**Short exercise**
Change every "common name" in the records below to "vernacular name", and leave all other text as it is.
start Provided records
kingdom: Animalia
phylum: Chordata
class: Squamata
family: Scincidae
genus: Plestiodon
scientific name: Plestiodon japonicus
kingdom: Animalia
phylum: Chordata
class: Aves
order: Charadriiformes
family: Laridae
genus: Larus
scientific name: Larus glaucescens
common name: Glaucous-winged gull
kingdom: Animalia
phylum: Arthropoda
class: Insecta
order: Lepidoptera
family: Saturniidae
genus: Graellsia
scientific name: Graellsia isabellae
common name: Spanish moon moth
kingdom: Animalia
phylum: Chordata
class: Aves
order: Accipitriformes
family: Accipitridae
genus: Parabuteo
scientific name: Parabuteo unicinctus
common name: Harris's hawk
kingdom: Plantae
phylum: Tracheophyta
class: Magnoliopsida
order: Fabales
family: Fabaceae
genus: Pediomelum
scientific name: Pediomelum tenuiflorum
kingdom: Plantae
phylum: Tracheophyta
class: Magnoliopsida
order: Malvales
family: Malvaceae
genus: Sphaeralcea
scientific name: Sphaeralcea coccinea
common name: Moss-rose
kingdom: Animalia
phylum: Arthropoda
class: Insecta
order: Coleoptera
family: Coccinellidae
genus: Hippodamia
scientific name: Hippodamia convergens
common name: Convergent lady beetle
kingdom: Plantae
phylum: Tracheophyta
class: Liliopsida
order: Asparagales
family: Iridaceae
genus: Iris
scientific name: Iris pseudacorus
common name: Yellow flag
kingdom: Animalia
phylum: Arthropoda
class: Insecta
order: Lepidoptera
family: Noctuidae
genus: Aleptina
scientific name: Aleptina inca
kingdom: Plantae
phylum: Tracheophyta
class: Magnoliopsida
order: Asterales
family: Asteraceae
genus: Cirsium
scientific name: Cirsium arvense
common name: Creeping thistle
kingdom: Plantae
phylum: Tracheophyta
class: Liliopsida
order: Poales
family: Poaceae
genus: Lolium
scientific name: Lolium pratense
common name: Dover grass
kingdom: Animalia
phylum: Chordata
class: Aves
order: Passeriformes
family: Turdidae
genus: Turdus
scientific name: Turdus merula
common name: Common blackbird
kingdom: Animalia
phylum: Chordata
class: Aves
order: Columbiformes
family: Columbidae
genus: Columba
end Provided records
**Written answer**
kingdom: Animalia
phylum: Chordata
class: Squamata
family: Scincidae
genus: Plestiodon
scientific name: Plestiodon japonicus
kingdom: Animalia
phylum: Chordata
class: Aves
order: Charadriiformes
family: Laridae
genus: Larus
scientific name: Larus glaucescens
vernacular name: Glaucous-winged gull
kingdom: Animalia
phylum: Arthropoda
class: Insecta
order: Lepidoptera
family: Saturniidae
genus: Graellsia
scientific name: Graellsia isabellae
vernacular name: Spanish moon moth
kingdom: Animalia
phylum: Chordata
class: Aves
order: Accipitriformes
family: Accipitridae
genus: Parabuteo
scientific name: Parabuteo unicinctus
vernacular name: Harris's hawk
kingdom: Plantae
phylum: Tracheophyta
class: Magnoliopsida
order: Fabales
family: Fabaceae
genus: Pediomelum
scientific name: Pediomelum tenuiflorum
kingdom: Plantae
phylum: Tracheophyta
class: Magnoliopsida
order: Malvales
family: Malvaceae
genus: Sphaeralcea
scientific name: Sphaeralcea coccinea
vernacular name: Moss-rose
kingdom: Animalia
phylum: Arthropoda
class: Insecta
order: Coleoptera
family: Coccinellidae
genus: Hippodamia
scientific name: Hippodamia convergens
vernacular name: Convergent lady beetle
kingdom: Plantae
phylum: Tracheophyta
class: Liliopsida
order: Asparagales
family: Iridaceae
genus: Iris
scientific name: Iris pseudacorus
vernacular name: Yellow flag
kingdom: Animalia
phylum: Arthropoda
class: Insecta
order: Lepidoptera
family: Noctuidae
genus: Aleptina
scientific name: Aleptina inca
kingdom: Plantae
phylum: Tracheophyta
class: Magnoliopsida
order: Asterales
family: Asteraceae
genus: Cirsium
scientific name: Cirsium arvense
vernacular name: Creeping thistle
kingdom: Plantae
phylum: Tracheophyta
class: Liliopsida
order: Poales
family: Poaceae
genus: Lolium
scientific name: Lolium pratense
vernacular name: Dover grass
kingdom: Animalia
phylum: Chordata
class: Aves
order: Passeriformes
family: Turdidae
genus: Turdus
scientific name: Turdus merula
vernacular name: Common blackbird
kingdom: Animalia
phylum: Chordata
class: Aves
order: Columbiformes
family: Columbidae
genus: Columba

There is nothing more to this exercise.